MATERIALS PROVIDED
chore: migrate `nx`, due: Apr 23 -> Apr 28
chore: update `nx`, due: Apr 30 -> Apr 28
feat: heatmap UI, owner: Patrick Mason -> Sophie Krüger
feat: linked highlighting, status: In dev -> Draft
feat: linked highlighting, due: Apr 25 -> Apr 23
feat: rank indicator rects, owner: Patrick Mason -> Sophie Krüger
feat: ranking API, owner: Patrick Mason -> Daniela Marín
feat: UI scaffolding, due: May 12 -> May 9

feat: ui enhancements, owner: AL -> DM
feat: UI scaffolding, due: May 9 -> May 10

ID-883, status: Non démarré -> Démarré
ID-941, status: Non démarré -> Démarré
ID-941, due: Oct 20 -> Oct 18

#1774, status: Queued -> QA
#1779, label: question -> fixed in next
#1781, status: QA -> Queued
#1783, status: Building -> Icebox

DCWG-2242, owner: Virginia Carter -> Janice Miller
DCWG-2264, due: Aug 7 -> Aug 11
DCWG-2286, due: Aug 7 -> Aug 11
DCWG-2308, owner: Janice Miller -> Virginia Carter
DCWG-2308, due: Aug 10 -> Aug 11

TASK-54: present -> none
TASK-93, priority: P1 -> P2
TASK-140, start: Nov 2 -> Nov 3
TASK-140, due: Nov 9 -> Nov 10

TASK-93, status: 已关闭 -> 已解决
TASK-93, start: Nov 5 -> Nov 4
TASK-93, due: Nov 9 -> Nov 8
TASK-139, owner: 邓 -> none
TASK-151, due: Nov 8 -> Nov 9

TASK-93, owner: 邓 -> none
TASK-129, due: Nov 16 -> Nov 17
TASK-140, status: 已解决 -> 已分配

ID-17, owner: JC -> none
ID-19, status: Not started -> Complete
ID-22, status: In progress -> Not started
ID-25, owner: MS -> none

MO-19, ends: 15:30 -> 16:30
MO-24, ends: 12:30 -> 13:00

TASK REQUIREMENTS
From the listing above, extract every line exactly as it stands.

TASK SOLUTION
chore: migrate `nx`, due: Apr 23 -> Apr 28
chore: update `nx`, due: Apr 30 -> Apr 28
feat: heatmap UI, owner: Patrick Mason -> Sophie Krüger
feat: linked highlighting, status: In dev -> Draft
feat: linked highlighting, due: Apr 25 -> Apr 23
feat: rank indicator rects, owner: Patrick Mason -> Sophie Krüger
feat: ranking API, owner: Patrick Mason -> Daniela Marín
feat: UI scaffolding, due: May 12 -> May 9

feat: ui enhancements, owner: AL -> DM
feat: UI scaffolding, due: May 9 -> May 10

ID-883, status: Non démarré -> Démarré
ID-941, status: Non démarré -> Démarré
ID-941, due: Oct 20 -> Oct 18

#1774, status: Queued -> QA
#1779, label: question -> fixed in next
#1781, status: QA -> Queued
#1783, status: Building -> Icebox

DCWG-2242, owner: Virginia Carter -> Janice Miller
DCWG-2264, due: Aug 7 -> Aug 11
DCWG-2286, due: Aug 7 -> Aug 11
DCWG-2308, owner: Janice Miller -> Virginia Carter
DCWG-2308, due: Aug 10 -> Aug 11

TASK-54: present -> none
TASK-93, priority: P1 -> P2
TASK-140, start: Nov 2 -> Nov 3
TASK-140, due: Nov 9 -> Nov 10

TASK-93, status: 已关闭 -> 已解决
TASK-93, start: Nov 5 -> Nov 4
TASK-93, due: Nov 9 -> Nov 8
TASK-139, owner: 邓 -> none
TASK-151, due: Nov 8 -> Nov 9

TASK-93, owner: 邓 -> none
TASK-129, due: Nov 16 -> Nov 17
TASK-140, status: 已解决 -> 已分配

ID-17, owner: JC -> none
ID-19, status: Not started -> Complete
ID-22, status: In progress -> Not started
ID-25, owner: MS -> none

MO-19, ends: 15:30 -> 16:30
MO-24, ends: 12:30 -> 13:00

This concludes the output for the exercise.